Résumés
- Publication type: Article from a collective work
- Collective work: La Naissance d’autrui, de l’Antiquité à la Renaissance
- Pages: 501 to 506
- Collection: Encounters, n° 415
- Series: Symposiums, seminars, and conferences on the European Renaissance, n° 104
Résumés
Jérôme Lagouanère, « Introduction. Penser à autrui depuis l’Antiquité »
Si la question d’autrui naît bien dans l’Antiquité en lien avec une interrogation philosophique sur la vie bonne et le bonheur, et qu’elle se trouve enrichie par la dimension eschatologique propre au christianisme, rien ne serait plus faux que de penser cette question selon un présupposé téléologique. Après un rappel des travaux décisifs d’André-Jean Voelke sur le sujet, sont présentées les tensions de cette histoire d’autrui en Occident illustrées par chacune des contributions.
Egidia Occhipinti, « Internal otherness.
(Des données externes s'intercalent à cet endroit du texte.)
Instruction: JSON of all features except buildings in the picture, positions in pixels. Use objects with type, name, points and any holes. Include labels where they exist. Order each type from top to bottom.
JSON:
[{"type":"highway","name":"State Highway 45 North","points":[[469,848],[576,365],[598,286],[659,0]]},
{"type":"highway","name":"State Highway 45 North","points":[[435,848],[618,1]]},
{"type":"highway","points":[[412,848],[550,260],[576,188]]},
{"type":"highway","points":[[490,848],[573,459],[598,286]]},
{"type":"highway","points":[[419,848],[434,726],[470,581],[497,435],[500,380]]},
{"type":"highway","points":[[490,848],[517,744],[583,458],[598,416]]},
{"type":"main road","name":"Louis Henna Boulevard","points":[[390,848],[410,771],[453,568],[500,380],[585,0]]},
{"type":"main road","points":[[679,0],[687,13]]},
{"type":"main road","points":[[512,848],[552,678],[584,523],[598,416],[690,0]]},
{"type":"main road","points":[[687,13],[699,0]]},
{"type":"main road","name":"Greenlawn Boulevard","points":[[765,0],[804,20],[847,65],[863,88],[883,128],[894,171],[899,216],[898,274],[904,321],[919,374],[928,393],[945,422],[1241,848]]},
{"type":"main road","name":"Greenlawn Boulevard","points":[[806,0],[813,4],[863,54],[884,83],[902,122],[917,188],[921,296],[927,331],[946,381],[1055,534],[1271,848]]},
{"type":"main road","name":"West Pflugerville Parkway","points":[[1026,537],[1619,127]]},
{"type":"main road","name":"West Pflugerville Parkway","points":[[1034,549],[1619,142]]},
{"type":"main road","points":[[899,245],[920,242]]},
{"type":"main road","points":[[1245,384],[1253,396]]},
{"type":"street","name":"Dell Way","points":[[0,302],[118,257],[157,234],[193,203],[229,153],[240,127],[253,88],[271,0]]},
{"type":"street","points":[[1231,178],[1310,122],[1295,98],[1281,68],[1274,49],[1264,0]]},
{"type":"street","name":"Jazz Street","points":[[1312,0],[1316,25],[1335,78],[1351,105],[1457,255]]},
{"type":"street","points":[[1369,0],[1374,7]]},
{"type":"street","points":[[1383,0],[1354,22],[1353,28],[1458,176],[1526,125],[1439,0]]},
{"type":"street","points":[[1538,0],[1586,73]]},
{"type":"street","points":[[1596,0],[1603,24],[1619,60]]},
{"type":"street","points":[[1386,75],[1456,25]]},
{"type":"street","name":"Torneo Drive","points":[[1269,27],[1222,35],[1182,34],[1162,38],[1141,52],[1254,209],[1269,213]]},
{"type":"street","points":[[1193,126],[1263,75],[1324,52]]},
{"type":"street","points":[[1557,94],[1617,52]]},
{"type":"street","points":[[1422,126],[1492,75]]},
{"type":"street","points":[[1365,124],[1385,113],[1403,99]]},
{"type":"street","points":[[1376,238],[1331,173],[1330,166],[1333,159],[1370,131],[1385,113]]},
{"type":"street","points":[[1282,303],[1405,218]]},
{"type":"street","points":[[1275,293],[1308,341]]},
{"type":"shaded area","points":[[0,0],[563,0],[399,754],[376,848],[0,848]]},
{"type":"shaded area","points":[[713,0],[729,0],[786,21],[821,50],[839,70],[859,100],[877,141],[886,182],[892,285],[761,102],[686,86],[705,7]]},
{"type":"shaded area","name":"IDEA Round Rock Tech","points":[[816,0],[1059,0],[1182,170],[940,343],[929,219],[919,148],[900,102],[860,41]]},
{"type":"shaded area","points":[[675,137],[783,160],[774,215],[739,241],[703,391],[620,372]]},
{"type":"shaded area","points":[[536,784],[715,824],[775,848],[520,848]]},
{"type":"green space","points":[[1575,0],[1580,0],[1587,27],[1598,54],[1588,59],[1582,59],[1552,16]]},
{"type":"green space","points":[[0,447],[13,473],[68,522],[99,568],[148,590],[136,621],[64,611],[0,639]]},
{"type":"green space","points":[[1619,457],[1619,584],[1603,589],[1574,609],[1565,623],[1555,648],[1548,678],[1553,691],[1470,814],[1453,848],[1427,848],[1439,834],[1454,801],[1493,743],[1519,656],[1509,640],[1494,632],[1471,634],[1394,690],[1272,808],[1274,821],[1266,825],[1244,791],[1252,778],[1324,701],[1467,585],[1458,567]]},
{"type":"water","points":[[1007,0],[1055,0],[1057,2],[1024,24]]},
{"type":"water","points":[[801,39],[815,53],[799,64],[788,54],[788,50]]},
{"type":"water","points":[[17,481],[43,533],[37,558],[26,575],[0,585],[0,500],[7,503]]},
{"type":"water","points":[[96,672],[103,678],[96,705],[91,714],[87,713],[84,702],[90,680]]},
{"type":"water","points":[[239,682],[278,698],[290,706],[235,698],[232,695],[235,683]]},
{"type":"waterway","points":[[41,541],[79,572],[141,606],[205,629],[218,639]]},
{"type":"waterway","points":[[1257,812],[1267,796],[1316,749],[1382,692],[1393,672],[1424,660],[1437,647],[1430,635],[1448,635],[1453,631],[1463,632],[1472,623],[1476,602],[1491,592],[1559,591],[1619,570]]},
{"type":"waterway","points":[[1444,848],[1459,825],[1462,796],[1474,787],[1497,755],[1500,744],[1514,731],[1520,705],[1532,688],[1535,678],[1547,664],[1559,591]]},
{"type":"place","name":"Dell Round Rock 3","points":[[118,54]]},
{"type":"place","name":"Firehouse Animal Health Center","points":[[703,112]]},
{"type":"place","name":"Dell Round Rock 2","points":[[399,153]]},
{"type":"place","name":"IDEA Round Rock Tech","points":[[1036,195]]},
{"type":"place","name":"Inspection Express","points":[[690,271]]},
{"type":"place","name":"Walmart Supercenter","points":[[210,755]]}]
The brave Athenians, the dilatory Spartans, the treacherous Thebans »
Quelques thèmes du débat politique grec qui s’est développé à partir des guerres médiques (les Perses, les Amazones, les Héraclides, les Sept contre les Thèbes, etc.) contribuent à la formation de vues stéréotypées des peuples partagés par les historiens et les orateurs du cinquième et quatrième siècles av. J.-C. Athéniens, Spartiates et Thébains sont ainsi décrits selon des critères précis en fonction des principaux objectifs et préoccupations des auteurs.
Jean-Luc Périllié, « La notion d’autrui chez Platon »
Il semble bien que l’œuvre de Platon, sur le plan philosophique, présente l’émergence de la notion d’autrui. Socrate y occupe une telle place qu’on se demande s’il n’est pas le premier philosophe « altruiste ». Qu’autrui soit convié à participer aux entretiens socratiques sans restriction de classe, de sexe, d’âge, de patrie ou d’ethnie, nous oblige à nous poser la question d’un certain universalisme. Sont abordées ensuite les caractéristiques et les sources de la philanthrôpia socratique.
502Gaëlle Fiasse, « Aristote : la découverte de l’ami, du bien et de l’altérité »
Le rapport à autrui chez Aristote s’incarne dans l’amitié et le désir du bien véritable. Le lien du soi au bien, fondement de l’amour de soi, conduit à découvrir l’ami comme autre soi-même et à aimer l’autre pour lui-même de façon désintéressée. La recherche du bien permet aussi de comprendre en quel sens des amitiés peuvent se nouer entre personnes non vertueuses, dans la mesure où tout être humain recèle en lui-même quelque chose de bon.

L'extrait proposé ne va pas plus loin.